◆ **Work to be completed**:
Starting at the line that contains "55: (570, 29, 40.08)" and stopping at the line that contains "22: (311, 432, 8.51)", restate each line of the records below exactly. Omit the pictures.

(Beginning of Source records)

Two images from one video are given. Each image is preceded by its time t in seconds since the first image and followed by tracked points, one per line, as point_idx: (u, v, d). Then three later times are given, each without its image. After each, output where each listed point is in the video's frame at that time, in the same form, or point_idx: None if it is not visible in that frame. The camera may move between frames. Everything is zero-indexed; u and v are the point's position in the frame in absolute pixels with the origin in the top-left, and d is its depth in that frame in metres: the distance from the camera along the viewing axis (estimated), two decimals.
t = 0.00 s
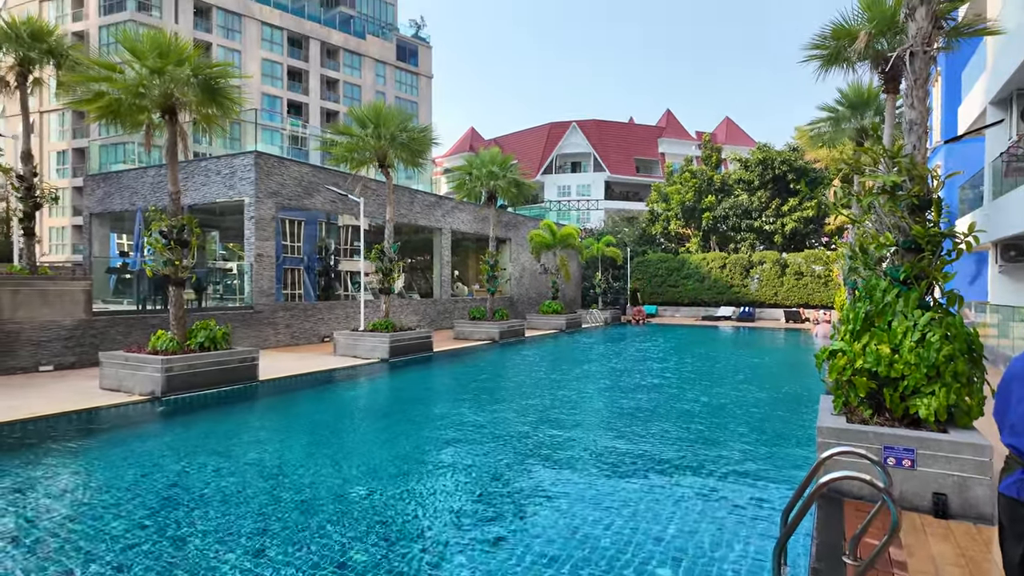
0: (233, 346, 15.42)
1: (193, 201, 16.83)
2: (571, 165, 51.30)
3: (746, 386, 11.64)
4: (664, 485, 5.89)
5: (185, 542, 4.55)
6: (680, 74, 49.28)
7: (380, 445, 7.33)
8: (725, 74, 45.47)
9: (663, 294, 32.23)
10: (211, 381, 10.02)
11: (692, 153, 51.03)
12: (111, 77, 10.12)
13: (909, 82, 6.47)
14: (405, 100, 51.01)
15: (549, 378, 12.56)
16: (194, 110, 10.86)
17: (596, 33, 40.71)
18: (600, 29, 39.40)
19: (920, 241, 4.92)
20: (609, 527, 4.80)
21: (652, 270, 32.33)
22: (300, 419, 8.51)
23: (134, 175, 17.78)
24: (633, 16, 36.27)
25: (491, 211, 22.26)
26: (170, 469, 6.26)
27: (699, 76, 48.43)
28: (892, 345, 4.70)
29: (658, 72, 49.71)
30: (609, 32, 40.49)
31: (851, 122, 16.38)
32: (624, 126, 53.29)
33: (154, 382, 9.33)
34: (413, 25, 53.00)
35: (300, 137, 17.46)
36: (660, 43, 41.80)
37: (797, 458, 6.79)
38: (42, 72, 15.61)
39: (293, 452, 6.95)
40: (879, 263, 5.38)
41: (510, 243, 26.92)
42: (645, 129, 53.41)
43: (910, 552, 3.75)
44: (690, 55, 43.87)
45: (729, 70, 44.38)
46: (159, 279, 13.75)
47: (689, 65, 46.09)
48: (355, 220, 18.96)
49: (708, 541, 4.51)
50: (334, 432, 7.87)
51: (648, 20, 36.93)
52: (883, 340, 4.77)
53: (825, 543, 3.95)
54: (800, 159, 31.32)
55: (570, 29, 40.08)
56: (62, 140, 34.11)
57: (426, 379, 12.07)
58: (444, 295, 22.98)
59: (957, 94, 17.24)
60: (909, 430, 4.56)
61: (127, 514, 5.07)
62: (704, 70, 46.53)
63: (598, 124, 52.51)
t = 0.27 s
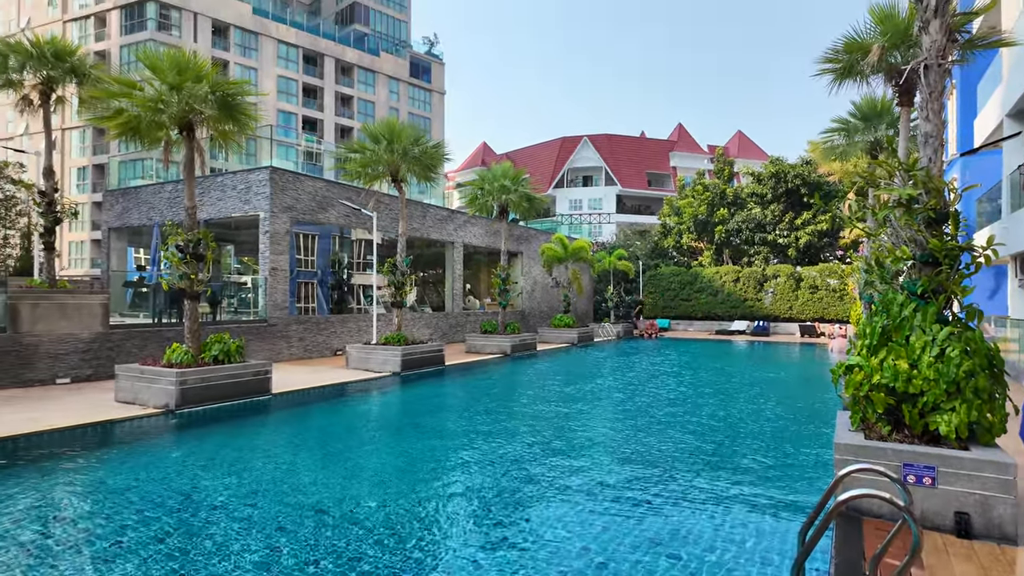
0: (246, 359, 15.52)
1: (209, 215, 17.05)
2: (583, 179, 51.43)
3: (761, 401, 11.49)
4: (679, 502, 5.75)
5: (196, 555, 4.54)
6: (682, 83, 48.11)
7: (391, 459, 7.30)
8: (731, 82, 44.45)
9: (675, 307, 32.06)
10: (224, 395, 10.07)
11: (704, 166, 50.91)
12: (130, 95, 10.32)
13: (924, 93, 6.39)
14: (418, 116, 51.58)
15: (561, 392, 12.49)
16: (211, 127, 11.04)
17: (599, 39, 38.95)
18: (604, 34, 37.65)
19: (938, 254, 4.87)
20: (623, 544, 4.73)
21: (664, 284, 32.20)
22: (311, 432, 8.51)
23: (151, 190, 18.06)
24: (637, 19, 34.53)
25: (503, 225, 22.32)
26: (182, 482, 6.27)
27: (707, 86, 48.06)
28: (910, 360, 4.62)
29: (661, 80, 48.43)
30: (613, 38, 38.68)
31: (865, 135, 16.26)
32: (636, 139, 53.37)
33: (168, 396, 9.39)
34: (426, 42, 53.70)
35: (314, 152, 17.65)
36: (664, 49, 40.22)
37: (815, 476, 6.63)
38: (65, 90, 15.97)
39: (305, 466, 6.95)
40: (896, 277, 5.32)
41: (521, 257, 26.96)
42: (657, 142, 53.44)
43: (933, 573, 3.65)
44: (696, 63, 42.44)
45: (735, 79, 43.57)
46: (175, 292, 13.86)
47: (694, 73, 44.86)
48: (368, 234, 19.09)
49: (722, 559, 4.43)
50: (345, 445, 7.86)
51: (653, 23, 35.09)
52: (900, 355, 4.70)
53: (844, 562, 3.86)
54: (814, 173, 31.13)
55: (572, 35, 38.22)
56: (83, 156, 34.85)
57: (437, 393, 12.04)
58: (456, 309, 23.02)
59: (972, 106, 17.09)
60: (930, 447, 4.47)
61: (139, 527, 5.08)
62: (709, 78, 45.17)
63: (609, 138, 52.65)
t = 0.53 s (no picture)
0: (259, 370, 15.61)
1: (224, 228, 17.25)
2: (594, 191, 51.51)
3: (776, 414, 11.33)
4: (692, 517, 5.67)
5: (208, 567, 4.54)
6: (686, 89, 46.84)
7: (401, 471, 7.28)
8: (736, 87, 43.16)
9: (688, 319, 31.89)
10: (237, 406, 10.13)
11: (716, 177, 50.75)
12: (148, 110, 10.50)
13: (939, 103, 6.27)
14: (430, 129, 52.00)
15: (572, 404, 12.41)
16: (226, 140, 11.19)
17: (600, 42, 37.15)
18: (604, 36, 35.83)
19: (954, 265, 4.81)
20: (636, 558, 4.68)
21: (676, 295, 32.06)
22: (323, 444, 8.52)
23: (167, 203, 18.33)
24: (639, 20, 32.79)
25: (513, 237, 22.35)
26: (195, 492, 6.30)
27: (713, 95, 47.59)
28: (928, 373, 4.54)
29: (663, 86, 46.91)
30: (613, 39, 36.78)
31: (878, 146, 16.13)
32: (647, 151, 53.38)
33: (181, 407, 9.45)
34: (438, 56, 54.28)
35: (328, 165, 17.81)
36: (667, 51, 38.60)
37: (831, 491, 6.52)
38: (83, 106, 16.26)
39: (316, 477, 6.95)
40: (912, 289, 5.25)
41: (532, 268, 26.96)
42: (668, 154, 53.40)
43: None
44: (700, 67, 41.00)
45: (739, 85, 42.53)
46: (189, 304, 14.10)
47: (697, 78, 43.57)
48: (380, 246, 19.19)
49: None
50: (357, 457, 7.85)
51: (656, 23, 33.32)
52: (918, 368, 4.63)
53: None
54: (827, 183, 30.90)
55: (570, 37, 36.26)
56: (101, 170, 35.48)
57: (448, 404, 12.01)
58: (467, 320, 23.04)
59: (988, 116, 16.90)
60: (949, 461, 4.39)
61: (151, 538, 5.09)
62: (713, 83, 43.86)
63: (621, 149, 52.73)
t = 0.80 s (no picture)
0: (271, 380, 15.67)
1: (237, 239, 17.41)
2: (604, 201, 51.53)
3: (791, 425, 11.21)
4: (705, 528, 5.62)
5: None
6: (687, 94, 45.29)
7: (413, 481, 7.28)
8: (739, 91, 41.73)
9: (699, 329, 31.69)
10: (248, 416, 10.18)
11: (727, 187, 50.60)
12: (163, 124, 10.65)
13: (952, 112, 6.21)
14: (441, 140, 52.34)
15: (583, 415, 12.34)
16: (239, 153, 11.31)
17: (600, 42, 35.30)
18: (605, 37, 34.03)
19: (971, 275, 4.75)
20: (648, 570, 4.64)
21: (688, 306, 31.90)
22: (333, 454, 8.53)
23: (181, 215, 18.56)
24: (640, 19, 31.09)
25: (523, 247, 22.37)
26: (207, 502, 6.32)
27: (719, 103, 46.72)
28: (945, 384, 4.47)
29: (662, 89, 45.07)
30: (614, 39, 34.85)
31: (891, 155, 15.99)
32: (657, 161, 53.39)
33: (194, 417, 9.50)
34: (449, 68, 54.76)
35: (340, 177, 17.96)
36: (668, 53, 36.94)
37: (845, 503, 6.43)
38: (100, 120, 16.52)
39: (327, 487, 6.96)
40: (927, 298, 5.19)
41: (542, 278, 26.95)
42: (679, 163, 53.35)
43: None
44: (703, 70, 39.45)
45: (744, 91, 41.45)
46: (202, 314, 14.26)
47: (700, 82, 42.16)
48: (391, 256, 19.28)
49: None
50: (368, 467, 7.85)
51: (658, 23, 31.50)
52: (935, 379, 4.56)
53: None
54: (839, 193, 30.66)
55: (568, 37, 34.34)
56: (117, 182, 36.00)
57: (459, 415, 11.98)
58: (477, 330, 23.04)
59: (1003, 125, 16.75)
60: (968, 474, 4.30)
61: (163, 547, 5.11)
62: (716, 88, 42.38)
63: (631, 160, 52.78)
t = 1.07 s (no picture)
0: (282, 388, 15.75)
1: (249, 247, 17.56)
2: (614, 208, 51.49)
3: (804, 434, 11.11)
4: (716, 540, 5.52)
5: None
6: (693, 98, 44.54)
7: (423, 489, 7.29)
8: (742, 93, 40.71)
9: (711, 337, 31.49)
10: (260, 423, 10.23)
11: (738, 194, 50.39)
12: (178, 135, 10.78)
13: (967, 117, 6.13)
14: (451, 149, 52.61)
15: (594, 423, 12.30)
16: (252, 162, 11.43)
17: (601, 42, 33.75)
18: (605, 37, 32.56)
19: (987, 282, 4.68)
20: None
21: (699, 313, 31.72)
22: (344, 462, 8.53)
23: (195, 223, 18.77)
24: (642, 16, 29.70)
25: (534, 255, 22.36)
26: (218, 509, 6.34)
27: (724, 109, 46.24)
28: (963, 394, 4.40)
29: (663, 91, 43.73)
30: (615, 40, 33.47)
31: (905, 161, 15.84)
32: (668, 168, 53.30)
33: (206, 424, 9.56)
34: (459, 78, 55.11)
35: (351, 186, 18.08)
36: (666, 52, 35.67)
37: (861, 514, 6.30)
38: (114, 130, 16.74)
39: (338, 494, 6.98)
40: (944, 305, 5.13)
41: (552, 285, 26.92)
42: (689, 171, 53.23)
43: None
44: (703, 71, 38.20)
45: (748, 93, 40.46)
46: (214, 322, 14.29)
47: (702, 83, 40.80)
48: (401, 264, 19.36)
49: None
50: (379, 475, 7.85)
51: (659, 22, 30.35)
52: (952, 388, 4.49)
53: None
54: (851, 200, 30.40)
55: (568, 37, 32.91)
56: (132, 192, 36.46)
57: (469, 423, 11.97)
58: (487, 337, 23.04)
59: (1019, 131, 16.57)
60: (987, 485, 4.23)
61: (174, 554, 5.13)
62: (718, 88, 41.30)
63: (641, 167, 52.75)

(End of Source records)

◆ **Solution**:
55: (570, 29, 40.08)
56: (62, 140, 34.11)
57: (426, 379, 12.07)
58: (444, 295, 22.98)
59: (957, 94, 17.24)
60: (909, 430, 4.56)
61: (127, 514, 5.07)
62: (704, 70, 46.53)
63: (598, 124, 52.51)
t = 0.27 s
0: (246, 359, 15.52)
1: (209, 215, 17.05)
2: (583, 179, 51.43)
3: (761, 401, 11.49)
4: (679, 502, 5.75)
5: (196, 555, 4.54)
6: (682, 83, 48.11)
7: (391, 459, 7.30)
8: (731, 82, 44.45)
9: (675, 307, 32.06)
10: (224, 395, 10.07)
11: (704, 166, 50.91)
12: (130, 95, 10.32)
13: (924, 93, 6.39)
14: (418, 116, 51.58)
15: (561, 392, 12.49)
16: (211, 127, 11.04)
17: (599, 39, 38.95)
18: (604, 34, 37.65)
19: (938, 254, 4.87)
20: (623, 544, 4.73)
21: (664, 284, 32.20)
22: (311, 432, 8.51)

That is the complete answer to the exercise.